Re:Good for them (Score:4, Informative)
Samsung is the largest of 5 companies that control 90% of the SK economy. Most of the SK govt is literally on their payroll. Look up the term "Chaebol". In the SK you don't even /talk/ about Samsung because if anything you say might be perceived as negative you're basically unable to find a job for the rest of your life.
They're about as monstrous and amoral as a company can get.. But it's tolerated because the SK economy has such rapid growth. The moment that's over shit is going to hit the fan.
Horrible! (Score:1)
Also IBM and Leukemia: Fabs vs. Watson (Score:4, Informative)
From a law firm (biased, perhaps): http://consumerjusticegroup.co... [consumerjusticegroup.com]
"Workers at IBM and at other microchip fabs, or "fabrication plants," are exposed to benzene and other toxic carcinogens that can cause birth defects, leukemia, and other serious, debilitating medical conditions. While "bunny suits" prevent dust, hair, and skin cells from coming into contact with microchips, too often not enough is done in microchip factories to prevent the person inside the suit from breathing dangerous cancer-causing chemicals like benzene and formaldehyde while at the workplace. Since 2000, IBM has faced lawsuits from more than 250 former microchip plant employees. And since 2000, IBM has worked to suppress scientific findings showing the increase of cancer incidences in their microchip plant workers."
And also: ... "We found out that IBM had two faces in this community," said Matt LaTessa, a barber whose shop is on Monroe Street in The Plume. "One was a nice face, beautiful, big buildings and a lot of jobs. But underneath they were rotten. They were poisoning us." ..."
"Life In The Plume: IBM's Pollution Haunts a Village"
http://www.syracuse.com/specia... [syracuse.com]
"But for much of its history, Big Blue routinely polluted its birthplace. Tons of industrial solvents used to clean computer parts were dumped down drains or leached from leaky pipes into the ground for years before environmental rules required that such "spills" be reported. In 2002, scientists discovered the ground was exacting its revenge: The large underground chemical plume was releasing gases into homes and offices in a 350-acre swath south of the plant. The main chemical was a liquid cleaning agent called trichloroethylene, or TCE, that has been linked to cancer and other illnesses. IBM took responsibility and launched a multimillion-dollar cleanup. At the same time, the company announced plans to sell the plant and to ship many jobs overseas.
Versus:
"MD Anderson Taps IBM Watson to Power "Moon Shots" Mission Aimed at Ending Cancer, Starting with Leukemia"

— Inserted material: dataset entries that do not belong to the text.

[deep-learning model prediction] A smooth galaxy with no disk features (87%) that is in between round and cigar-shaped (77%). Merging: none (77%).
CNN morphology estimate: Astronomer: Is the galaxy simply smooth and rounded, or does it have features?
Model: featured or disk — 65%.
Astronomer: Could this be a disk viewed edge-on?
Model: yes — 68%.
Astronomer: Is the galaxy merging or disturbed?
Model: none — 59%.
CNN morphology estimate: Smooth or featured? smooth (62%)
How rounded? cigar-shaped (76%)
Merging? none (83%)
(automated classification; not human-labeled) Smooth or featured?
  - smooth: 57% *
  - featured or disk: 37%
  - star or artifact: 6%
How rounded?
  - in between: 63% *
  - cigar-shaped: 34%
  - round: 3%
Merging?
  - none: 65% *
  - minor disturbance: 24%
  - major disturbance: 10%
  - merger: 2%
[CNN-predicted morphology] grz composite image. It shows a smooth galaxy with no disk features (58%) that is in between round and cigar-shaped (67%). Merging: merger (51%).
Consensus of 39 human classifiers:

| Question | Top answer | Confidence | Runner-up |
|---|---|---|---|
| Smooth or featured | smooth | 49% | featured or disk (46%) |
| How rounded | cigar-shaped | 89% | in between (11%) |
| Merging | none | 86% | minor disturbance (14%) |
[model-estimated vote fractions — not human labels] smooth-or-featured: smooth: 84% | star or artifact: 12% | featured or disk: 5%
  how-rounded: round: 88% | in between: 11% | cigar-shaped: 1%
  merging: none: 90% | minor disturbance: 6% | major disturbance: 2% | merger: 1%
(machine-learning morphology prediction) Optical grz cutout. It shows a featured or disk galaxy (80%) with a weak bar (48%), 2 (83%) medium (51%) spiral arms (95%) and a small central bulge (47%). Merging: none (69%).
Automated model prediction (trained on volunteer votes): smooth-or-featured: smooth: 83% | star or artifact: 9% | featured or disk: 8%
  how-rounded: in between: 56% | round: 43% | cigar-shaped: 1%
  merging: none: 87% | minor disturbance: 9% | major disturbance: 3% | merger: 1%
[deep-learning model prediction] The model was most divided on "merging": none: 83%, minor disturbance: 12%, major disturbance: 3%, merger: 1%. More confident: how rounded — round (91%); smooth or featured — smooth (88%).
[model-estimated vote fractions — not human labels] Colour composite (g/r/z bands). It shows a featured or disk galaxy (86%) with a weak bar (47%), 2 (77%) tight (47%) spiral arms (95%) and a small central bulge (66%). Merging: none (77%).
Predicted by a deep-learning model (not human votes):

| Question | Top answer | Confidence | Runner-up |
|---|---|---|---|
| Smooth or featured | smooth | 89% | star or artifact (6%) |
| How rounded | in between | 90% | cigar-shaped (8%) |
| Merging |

http://www-03.ibm.com/press/us... [ibm.com]
"MD Anderson's Oncology Expert Advisor powered by IBM Watson is designed to integrate the knowledge of MD Anderson's clinicians and researchers, and to advance the cancer center's goal of treating patients with the most effective, safe and evidence-based standard of care available. Starting with the fight against Leukemia, MD Anderson's Oncology Expert Advisor is expected to help MD Anderson clinicians develop, observe and fine-tune treatment plans for patients, while helping them recognize adverse events that may occur throughout the care continuum. The cognitive-powered technology is also expected to help researchers advance novel discoveries."
Although, consider:
"Eat For Health - The Anti-Cancer Diet"
https://www.drfuhrman.com/libr... [drfuhrman.com]
Also Vitamin D and iodine can help prevent cancer...

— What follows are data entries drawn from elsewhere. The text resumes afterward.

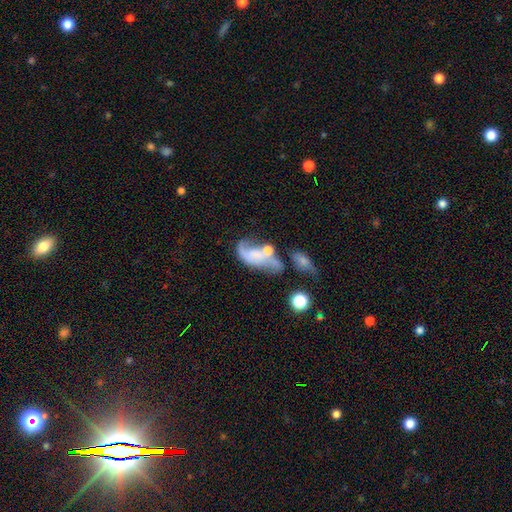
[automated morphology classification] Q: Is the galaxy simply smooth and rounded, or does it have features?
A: featured or disk — 59%.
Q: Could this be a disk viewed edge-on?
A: no — 95%.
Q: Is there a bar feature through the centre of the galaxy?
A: no — 67%.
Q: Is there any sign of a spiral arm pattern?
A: yes — 74%.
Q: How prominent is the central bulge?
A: none — 46%.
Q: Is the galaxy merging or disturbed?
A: merger — 33%.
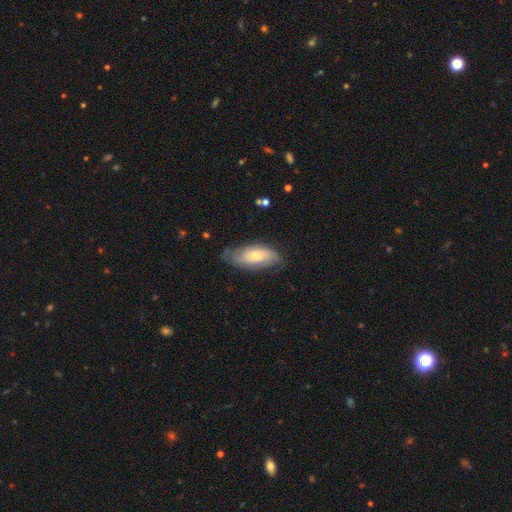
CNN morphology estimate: featured or disk 48%, smooth 45%, star or artifact 6%. Down the decision tree: merging — none (63%).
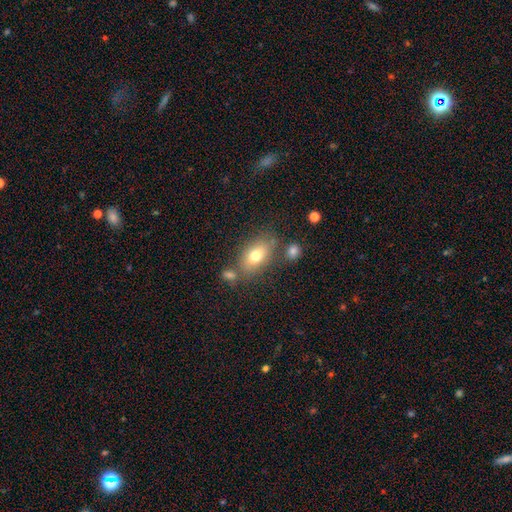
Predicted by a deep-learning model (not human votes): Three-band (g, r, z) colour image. It shows a smooth galaxy with no disk features (73%) that is in between round and cigar-shaped (85%). Merging: none (67%).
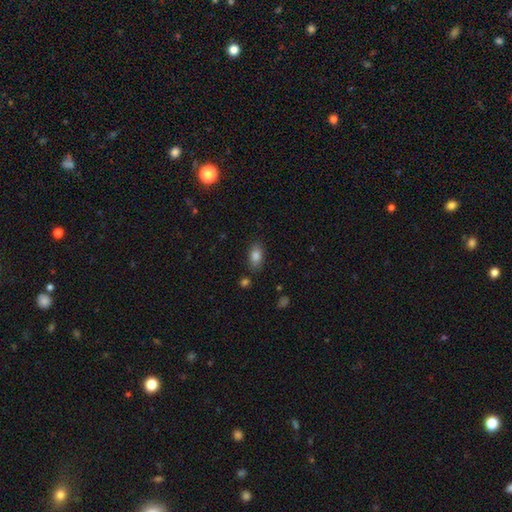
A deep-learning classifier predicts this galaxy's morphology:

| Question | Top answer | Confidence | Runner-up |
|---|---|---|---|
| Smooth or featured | smooth | 85% | star or artifact (9%) |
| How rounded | in between | 88% | round (7%) |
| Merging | none | 82% | minor disturbance (12%) |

When I worked at IBM Watson as a software developer, part of that time my workstation was put in windowless old labs that has been used for who knows what... To his credit, my supervisor tried really hard to make sure the second lab had been fully renovated...
Someone from Switzerland who saw other windowless offices at Watson said all that would be illegal in Switzerland, to have people working in windowless rooms... Not sure what the Swiss lawas are on chemical exposure... Back then was when I thought a lot about how all fabs and related labs should be 100% roboticized on the production floor. Bunny suits in that sense are such a quaint 20th century idea...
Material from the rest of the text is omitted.